- **WHAT THIS TASK INVOLVES**: In the listing that follows, how many lines include the word "down"? Only the number is wanted.

++++++

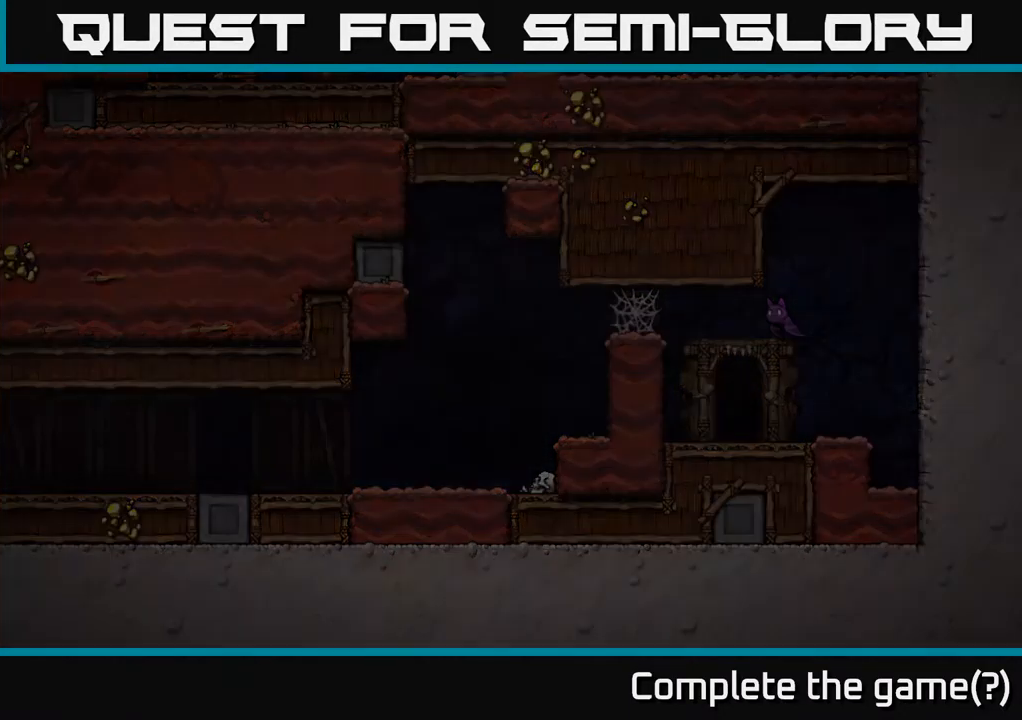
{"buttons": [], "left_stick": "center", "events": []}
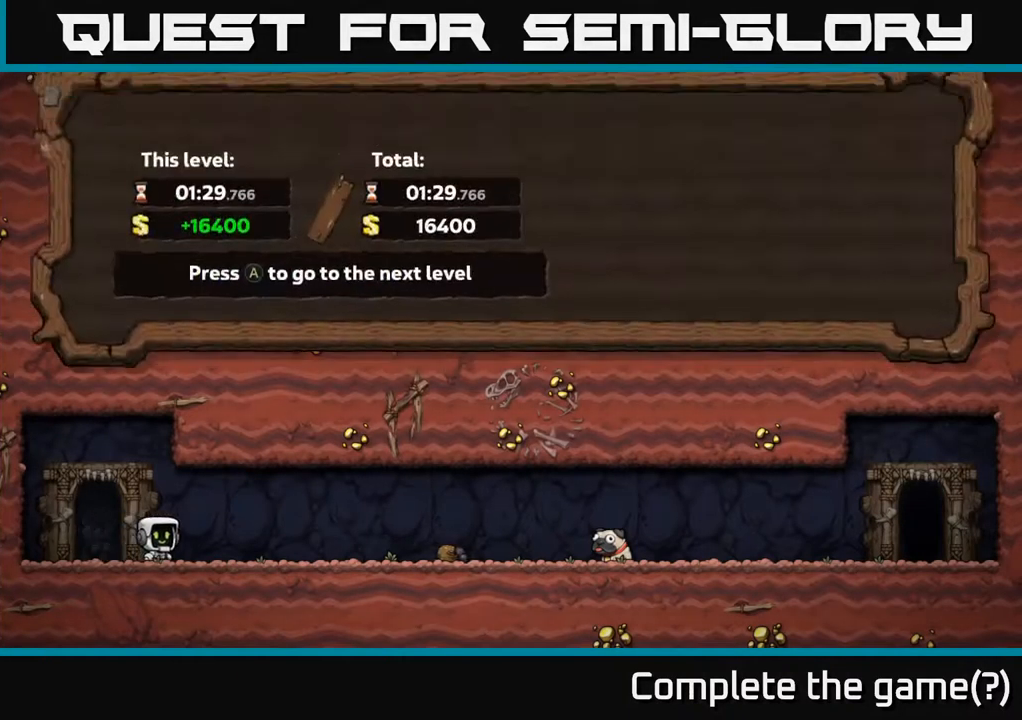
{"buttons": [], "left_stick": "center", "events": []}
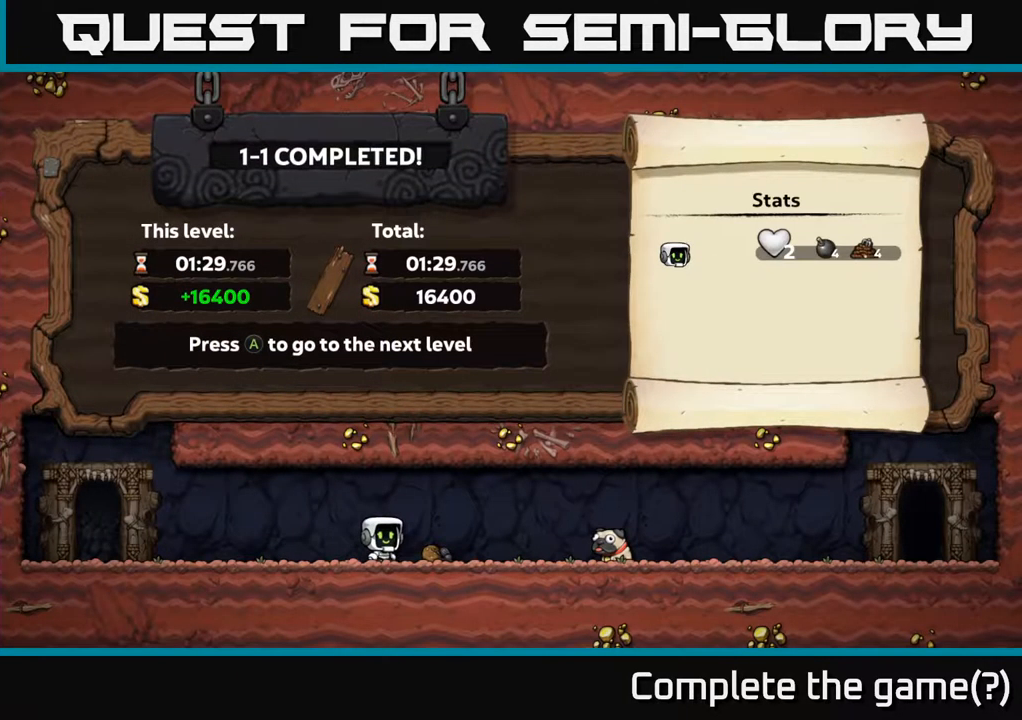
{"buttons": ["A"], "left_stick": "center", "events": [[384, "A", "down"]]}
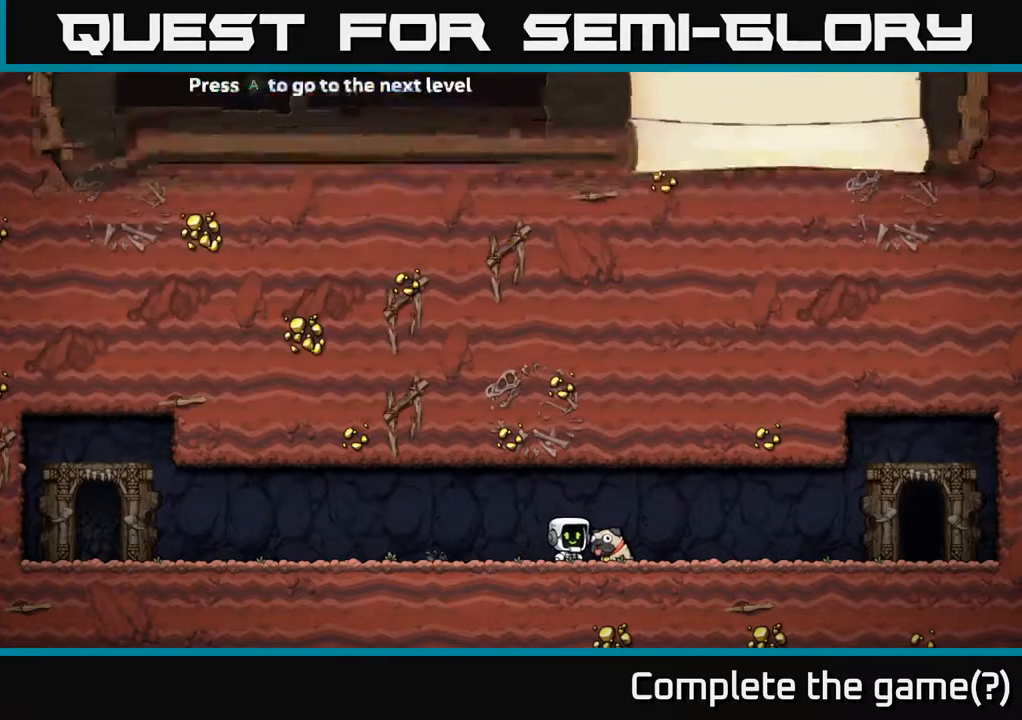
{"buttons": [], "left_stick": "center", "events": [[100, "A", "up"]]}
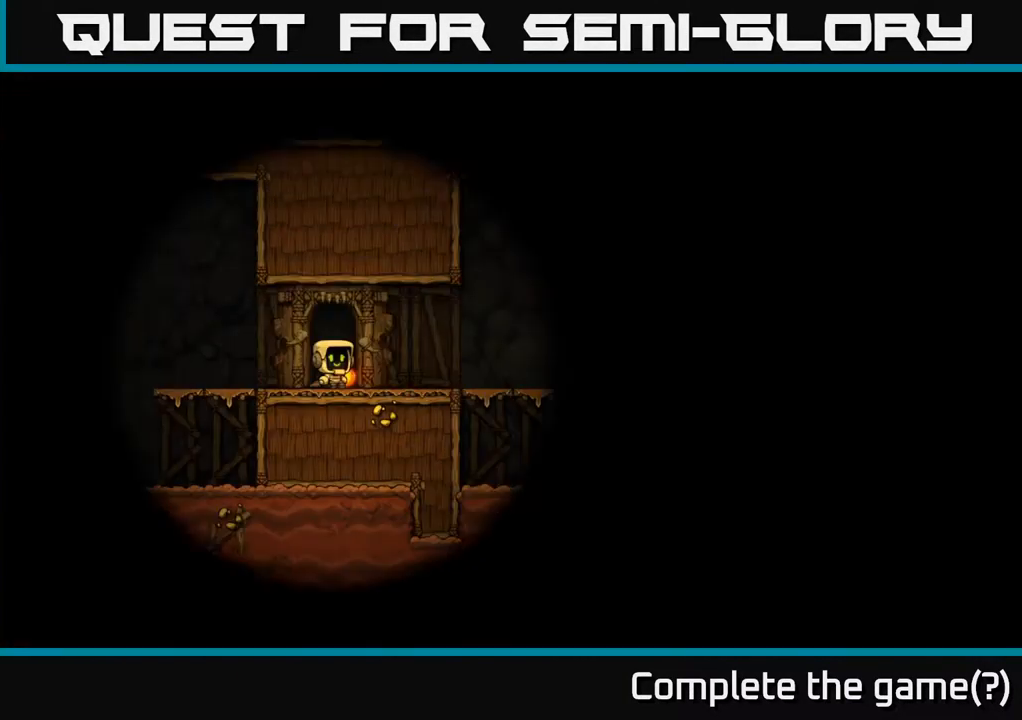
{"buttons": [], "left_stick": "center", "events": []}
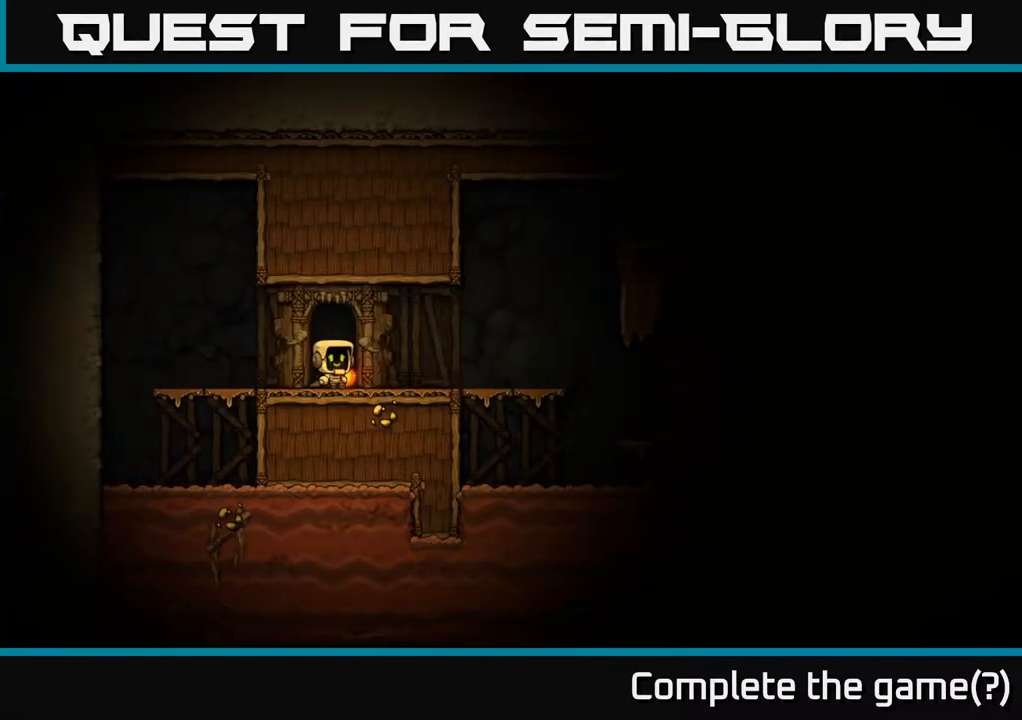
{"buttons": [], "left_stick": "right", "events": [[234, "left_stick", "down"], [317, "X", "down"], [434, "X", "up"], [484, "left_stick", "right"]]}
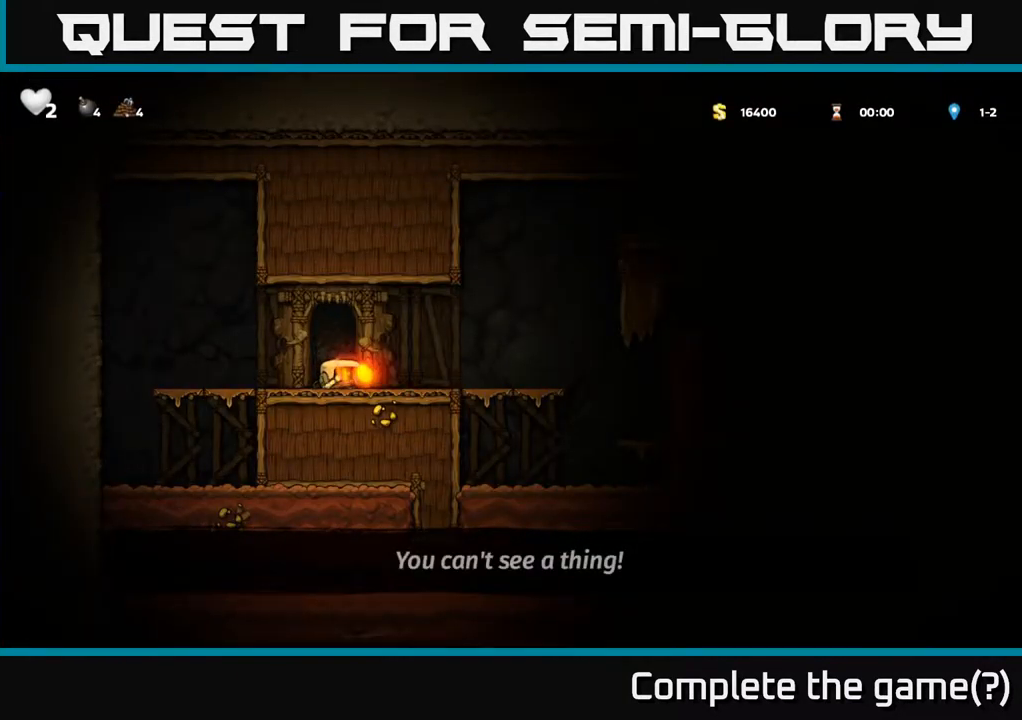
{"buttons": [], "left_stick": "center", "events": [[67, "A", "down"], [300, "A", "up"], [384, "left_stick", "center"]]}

++++++

- **ANSWER FOR THIS EXERCISE**: 3